■ **Excerpt to read**:
☆ ☆ ☆ ☆ ☆ ☆ ☆
Member of the House of Representatives
- In office 23 October 2017 – 14 October 2021
- Constituency: Kyushu PR
- In office 18 July 1993 – 16 November 2012
- Preceded by: Takeshi Iwaya
- Succeeded by: Takeshi Iwaya
- Constituency: Ōita 2nd (1993–1996) Ōita 4th (1996–2003) Kyushu PR (2003–2009) Ōita 3rd (2009–2012)

Personal details
- Born: 4 November 1943 (age 82) Taiwan, Empire of Japan
- Party: CDP (since 2017)
- Other political affiliations: JSP (before 1996) SDP (1996–2005) DPJ (2005–2016) DP (2016–2017)
- Alma mater: University of Kitakyushu

= Katsuhiko Yokomitsu =

Japanese actor and politician

Katsuhiko Yokomitsu (横光 克彦, Yokomitsu Katsuhiko) is a Japanese actor and politician of the Constitutional Democratic Party (CDP), who serves as a member of the House of Representatives in the National Diet (national legislature).
☆ ☆ ☆ ☆ ☆ ☆ ☆
■ **Provided material**:
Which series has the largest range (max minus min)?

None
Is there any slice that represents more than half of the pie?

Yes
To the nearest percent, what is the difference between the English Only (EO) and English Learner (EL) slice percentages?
☆ ☆ ☆ ☆ ☆ ☆ ☆
■ **Using the information**:
A: Shorten the paragraph of the Katsuhiko Yokomitsu profile that begins "Katsuhiko Yokomitsu (横光 克彦" into a brief list that keeps its main facts.
B: Carry on the Katsuhiko Yokomitsu profile with new text that starts after its last sentence.

■ **Replies**:
A:
- Katsuhiko Yokomitsu is a Japanese actor and politician.
- Party: Constitutional Democratic Party (CDP)
- Role: member of the House of Representatives in the National Diet, the national legislature

B:
== Overviews ==
A native of Usa, Ōita and graduate of the University of Kitakyushu, he was elected to the House of Representatives for the first time in 1993 as an independent. He later joined the Social Democratic Party and then Democratic Party of Japan. In 2011, he assumed the office of Senior Vice-Minister of the Environment. After General Election 2012, which he lost the seat, he announced his retirement from politics and return to the entertainment industry. Shin Godzilla in which he played the role of Minister of the Environment is one of the most major movies after his return.

He made a comeback to politics in 2017. He joined the CDP prior to the 2017 general election and subsequently ran in his former Oita 3rd district seat. He was defeated by the incumbent Takeshi Iwaya by a majority of 15,279 votes, but was elected in the proportional representation block.